### [Collected data]
==========

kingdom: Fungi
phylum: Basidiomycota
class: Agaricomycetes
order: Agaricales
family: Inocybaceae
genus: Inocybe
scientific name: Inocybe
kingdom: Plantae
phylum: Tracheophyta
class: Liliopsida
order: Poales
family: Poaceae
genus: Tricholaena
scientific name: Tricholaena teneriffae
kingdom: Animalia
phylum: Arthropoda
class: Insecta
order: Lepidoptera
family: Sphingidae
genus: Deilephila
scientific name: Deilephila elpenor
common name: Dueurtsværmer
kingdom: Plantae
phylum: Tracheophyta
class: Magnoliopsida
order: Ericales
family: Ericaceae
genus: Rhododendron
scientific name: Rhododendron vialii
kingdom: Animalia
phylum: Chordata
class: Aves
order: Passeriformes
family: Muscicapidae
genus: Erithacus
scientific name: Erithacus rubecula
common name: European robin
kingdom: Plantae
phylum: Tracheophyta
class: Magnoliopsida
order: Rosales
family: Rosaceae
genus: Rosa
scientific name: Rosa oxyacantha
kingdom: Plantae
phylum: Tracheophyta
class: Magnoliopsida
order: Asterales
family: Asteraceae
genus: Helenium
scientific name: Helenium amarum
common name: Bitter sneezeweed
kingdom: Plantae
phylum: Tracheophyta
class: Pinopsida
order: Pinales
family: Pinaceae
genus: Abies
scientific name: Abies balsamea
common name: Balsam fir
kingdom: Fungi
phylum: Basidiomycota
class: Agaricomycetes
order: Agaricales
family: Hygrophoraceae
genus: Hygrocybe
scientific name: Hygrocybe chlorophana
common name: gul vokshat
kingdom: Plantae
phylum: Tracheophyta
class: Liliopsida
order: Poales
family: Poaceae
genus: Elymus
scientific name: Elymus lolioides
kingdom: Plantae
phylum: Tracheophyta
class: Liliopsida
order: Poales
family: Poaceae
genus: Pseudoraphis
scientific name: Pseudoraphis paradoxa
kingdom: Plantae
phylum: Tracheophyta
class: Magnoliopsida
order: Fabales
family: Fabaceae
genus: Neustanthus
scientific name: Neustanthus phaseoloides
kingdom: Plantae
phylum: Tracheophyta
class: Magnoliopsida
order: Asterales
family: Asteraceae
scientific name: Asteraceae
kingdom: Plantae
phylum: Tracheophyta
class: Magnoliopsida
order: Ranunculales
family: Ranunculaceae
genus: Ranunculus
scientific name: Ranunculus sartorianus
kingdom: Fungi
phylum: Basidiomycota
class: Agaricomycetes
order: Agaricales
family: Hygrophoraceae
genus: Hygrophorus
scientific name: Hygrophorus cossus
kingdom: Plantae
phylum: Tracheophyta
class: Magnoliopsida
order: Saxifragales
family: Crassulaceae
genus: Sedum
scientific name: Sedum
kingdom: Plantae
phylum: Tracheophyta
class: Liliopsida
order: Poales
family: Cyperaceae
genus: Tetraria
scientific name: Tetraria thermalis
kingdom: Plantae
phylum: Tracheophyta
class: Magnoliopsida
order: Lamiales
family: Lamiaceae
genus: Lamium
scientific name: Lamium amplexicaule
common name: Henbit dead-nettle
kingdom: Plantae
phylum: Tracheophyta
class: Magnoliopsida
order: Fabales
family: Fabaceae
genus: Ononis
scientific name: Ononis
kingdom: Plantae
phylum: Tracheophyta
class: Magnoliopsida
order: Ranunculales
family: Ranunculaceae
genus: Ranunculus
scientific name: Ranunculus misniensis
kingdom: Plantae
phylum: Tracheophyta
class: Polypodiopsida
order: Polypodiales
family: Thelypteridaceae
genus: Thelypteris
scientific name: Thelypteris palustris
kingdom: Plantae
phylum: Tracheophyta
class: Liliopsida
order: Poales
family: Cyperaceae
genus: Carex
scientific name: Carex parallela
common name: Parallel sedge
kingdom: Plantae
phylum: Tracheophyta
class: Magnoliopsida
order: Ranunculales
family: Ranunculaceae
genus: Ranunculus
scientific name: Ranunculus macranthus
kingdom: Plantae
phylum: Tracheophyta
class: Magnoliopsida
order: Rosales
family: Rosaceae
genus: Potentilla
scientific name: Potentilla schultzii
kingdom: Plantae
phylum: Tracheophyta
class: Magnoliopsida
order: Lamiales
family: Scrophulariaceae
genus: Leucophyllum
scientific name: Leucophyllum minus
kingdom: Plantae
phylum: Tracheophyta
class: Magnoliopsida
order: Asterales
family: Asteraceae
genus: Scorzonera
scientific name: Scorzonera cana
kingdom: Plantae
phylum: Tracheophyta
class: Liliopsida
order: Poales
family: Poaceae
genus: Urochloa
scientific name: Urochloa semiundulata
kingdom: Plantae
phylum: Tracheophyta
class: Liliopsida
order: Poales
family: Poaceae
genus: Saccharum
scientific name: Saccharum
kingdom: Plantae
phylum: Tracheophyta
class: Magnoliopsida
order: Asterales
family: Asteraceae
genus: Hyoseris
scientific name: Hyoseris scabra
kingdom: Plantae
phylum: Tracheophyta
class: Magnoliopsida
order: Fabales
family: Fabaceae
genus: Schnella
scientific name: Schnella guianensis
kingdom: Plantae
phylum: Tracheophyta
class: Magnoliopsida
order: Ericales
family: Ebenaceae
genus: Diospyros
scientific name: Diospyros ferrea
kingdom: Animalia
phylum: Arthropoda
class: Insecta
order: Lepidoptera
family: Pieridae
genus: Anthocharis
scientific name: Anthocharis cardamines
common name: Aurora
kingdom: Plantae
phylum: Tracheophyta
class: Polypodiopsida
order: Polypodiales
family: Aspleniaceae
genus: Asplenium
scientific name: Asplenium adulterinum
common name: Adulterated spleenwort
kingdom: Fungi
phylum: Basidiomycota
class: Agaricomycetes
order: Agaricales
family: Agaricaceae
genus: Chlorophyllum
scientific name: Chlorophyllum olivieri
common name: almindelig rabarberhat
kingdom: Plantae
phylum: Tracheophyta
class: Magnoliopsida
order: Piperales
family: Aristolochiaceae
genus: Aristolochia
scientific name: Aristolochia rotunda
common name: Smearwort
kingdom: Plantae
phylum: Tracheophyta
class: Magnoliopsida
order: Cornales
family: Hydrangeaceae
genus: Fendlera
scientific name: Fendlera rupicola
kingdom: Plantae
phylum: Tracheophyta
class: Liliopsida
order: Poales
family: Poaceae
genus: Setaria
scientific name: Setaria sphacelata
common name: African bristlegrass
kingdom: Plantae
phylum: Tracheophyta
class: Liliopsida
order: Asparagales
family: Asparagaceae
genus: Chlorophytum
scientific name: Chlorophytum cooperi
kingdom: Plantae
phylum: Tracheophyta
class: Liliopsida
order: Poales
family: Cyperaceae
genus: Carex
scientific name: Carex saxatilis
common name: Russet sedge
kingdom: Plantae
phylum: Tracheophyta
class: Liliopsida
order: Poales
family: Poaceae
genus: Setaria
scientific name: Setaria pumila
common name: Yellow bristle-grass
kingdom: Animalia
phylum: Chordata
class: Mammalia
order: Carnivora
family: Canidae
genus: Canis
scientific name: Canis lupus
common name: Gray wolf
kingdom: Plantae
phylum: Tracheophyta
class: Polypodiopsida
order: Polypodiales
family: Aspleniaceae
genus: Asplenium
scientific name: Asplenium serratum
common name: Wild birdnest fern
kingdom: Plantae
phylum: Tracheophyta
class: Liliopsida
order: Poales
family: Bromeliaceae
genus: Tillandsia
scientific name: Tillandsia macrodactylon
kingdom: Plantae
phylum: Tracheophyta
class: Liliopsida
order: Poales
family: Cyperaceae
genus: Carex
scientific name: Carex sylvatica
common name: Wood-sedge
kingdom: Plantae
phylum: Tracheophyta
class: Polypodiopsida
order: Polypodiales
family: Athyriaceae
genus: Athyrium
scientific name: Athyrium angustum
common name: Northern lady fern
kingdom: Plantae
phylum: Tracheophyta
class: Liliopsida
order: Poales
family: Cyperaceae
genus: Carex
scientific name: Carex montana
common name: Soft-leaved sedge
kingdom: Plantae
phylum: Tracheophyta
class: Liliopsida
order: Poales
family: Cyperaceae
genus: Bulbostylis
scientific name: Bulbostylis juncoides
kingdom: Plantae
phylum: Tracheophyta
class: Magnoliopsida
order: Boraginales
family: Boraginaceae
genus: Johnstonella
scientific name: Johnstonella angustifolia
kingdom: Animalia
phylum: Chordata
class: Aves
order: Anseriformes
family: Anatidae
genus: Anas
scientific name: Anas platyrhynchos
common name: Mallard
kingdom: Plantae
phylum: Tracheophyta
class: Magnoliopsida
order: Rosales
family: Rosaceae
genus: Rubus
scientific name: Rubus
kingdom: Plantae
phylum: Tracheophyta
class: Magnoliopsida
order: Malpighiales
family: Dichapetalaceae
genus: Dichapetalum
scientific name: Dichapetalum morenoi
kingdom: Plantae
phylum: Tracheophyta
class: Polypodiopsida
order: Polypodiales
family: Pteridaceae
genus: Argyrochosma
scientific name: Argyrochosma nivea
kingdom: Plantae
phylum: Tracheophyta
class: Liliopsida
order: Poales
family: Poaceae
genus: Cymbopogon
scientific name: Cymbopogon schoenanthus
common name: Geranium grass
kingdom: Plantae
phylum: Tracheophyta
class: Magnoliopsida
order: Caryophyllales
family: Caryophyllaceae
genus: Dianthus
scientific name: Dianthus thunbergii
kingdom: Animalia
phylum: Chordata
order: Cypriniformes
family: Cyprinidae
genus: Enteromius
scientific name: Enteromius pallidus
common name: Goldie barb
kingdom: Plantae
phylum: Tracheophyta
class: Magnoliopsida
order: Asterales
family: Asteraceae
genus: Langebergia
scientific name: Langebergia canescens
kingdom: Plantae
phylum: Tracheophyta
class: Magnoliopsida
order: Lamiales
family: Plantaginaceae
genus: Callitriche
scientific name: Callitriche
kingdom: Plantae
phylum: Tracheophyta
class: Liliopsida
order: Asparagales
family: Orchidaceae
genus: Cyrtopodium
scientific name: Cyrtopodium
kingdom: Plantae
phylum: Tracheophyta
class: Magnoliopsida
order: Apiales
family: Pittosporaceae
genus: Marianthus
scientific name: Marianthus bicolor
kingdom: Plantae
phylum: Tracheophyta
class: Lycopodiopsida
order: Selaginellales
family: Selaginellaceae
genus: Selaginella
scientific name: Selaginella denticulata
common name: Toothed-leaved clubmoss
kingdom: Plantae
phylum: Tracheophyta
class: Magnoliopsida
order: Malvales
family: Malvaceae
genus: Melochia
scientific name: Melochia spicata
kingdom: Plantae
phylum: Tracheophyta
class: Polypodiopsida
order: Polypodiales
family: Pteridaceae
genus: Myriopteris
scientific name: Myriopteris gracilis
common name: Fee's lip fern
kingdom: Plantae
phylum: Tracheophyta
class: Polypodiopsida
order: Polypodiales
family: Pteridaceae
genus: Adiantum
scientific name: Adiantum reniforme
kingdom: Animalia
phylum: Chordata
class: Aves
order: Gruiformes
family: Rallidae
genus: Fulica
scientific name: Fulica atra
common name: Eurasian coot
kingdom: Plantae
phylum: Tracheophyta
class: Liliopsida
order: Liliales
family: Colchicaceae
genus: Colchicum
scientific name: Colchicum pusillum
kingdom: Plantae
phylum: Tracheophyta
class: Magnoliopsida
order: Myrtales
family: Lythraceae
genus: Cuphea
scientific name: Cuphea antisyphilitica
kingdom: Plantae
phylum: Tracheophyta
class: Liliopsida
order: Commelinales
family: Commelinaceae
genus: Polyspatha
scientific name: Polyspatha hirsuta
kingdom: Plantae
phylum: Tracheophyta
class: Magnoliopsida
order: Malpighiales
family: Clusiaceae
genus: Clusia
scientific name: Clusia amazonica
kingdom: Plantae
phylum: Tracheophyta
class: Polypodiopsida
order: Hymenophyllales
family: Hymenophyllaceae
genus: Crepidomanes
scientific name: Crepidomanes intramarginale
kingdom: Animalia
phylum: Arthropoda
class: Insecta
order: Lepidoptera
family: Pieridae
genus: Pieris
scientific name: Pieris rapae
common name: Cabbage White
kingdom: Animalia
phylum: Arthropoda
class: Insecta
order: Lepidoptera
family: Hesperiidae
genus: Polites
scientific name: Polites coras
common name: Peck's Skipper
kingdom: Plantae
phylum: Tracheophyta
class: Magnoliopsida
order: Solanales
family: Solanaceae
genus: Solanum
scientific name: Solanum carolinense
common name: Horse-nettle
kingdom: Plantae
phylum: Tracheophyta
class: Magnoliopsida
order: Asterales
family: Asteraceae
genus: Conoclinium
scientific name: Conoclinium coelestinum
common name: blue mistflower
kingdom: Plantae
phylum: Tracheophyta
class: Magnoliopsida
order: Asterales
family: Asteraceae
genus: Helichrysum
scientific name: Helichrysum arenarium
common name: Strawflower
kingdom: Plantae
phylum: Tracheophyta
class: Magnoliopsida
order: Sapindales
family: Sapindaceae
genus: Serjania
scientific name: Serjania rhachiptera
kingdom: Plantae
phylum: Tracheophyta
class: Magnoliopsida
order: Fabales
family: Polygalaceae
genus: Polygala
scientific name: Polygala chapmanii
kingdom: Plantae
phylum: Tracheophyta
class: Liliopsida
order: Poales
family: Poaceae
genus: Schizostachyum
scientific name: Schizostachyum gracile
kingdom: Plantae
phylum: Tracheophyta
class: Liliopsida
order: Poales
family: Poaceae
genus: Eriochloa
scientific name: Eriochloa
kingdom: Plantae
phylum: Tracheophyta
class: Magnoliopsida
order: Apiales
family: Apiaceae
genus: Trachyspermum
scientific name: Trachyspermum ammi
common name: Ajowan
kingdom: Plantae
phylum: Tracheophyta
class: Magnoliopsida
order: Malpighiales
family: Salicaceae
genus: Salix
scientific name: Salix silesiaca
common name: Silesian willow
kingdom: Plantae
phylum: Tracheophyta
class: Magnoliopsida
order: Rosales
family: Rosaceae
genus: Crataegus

==========

### [Written request]
Rewrite the lines from the first one through the line with "genus: Tricholaena", substituting "division" for "phylum" and changing nothing else.

### [The solution]
kingdom: Fungi
division: Basidiomycota
class: Agaricomycetes
order: Agaricales
family: Inocybaceae
genus: Inocybe
scientific name: Inocybe
kingdom: Plantae
division: Tracheophyta
class: Liliopsida
order: Poales
family: Poaceae
genus: Tricholaena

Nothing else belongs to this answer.